DATA PROVIDED:
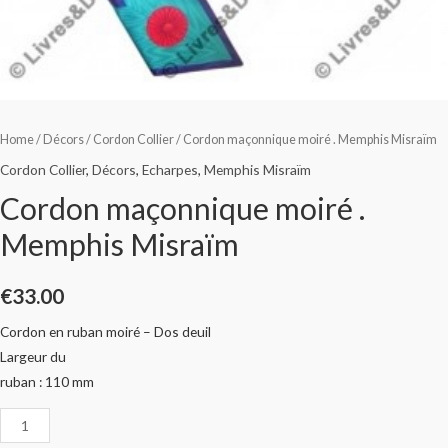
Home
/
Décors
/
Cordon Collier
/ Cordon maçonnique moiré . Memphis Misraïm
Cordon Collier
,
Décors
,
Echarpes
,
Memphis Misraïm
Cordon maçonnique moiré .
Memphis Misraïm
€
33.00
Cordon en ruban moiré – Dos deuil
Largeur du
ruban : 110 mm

WRITTEN TASK: Render the lines of text in the records as a numbered list, skipping blank lines and leaving the pictures out.

SOLUTION BELOW:
1. Home
2. /
3. Décors
4. /
5. Cordon Collier
6. / Cordon maçonnique moiré . Memphis Misraïm
7. Cordon Collier
8. ,
9. Décors
10. ,
11. Echarpes
12. ,
13. Memphis Misraïm
14. Cordon maçonnique moiré .
15. Memphis Misraïm
16. €
17. 33.00
18. Cordon en ruban moiré – Dos deuil
19. Largeur du
20. ruban : 110 mm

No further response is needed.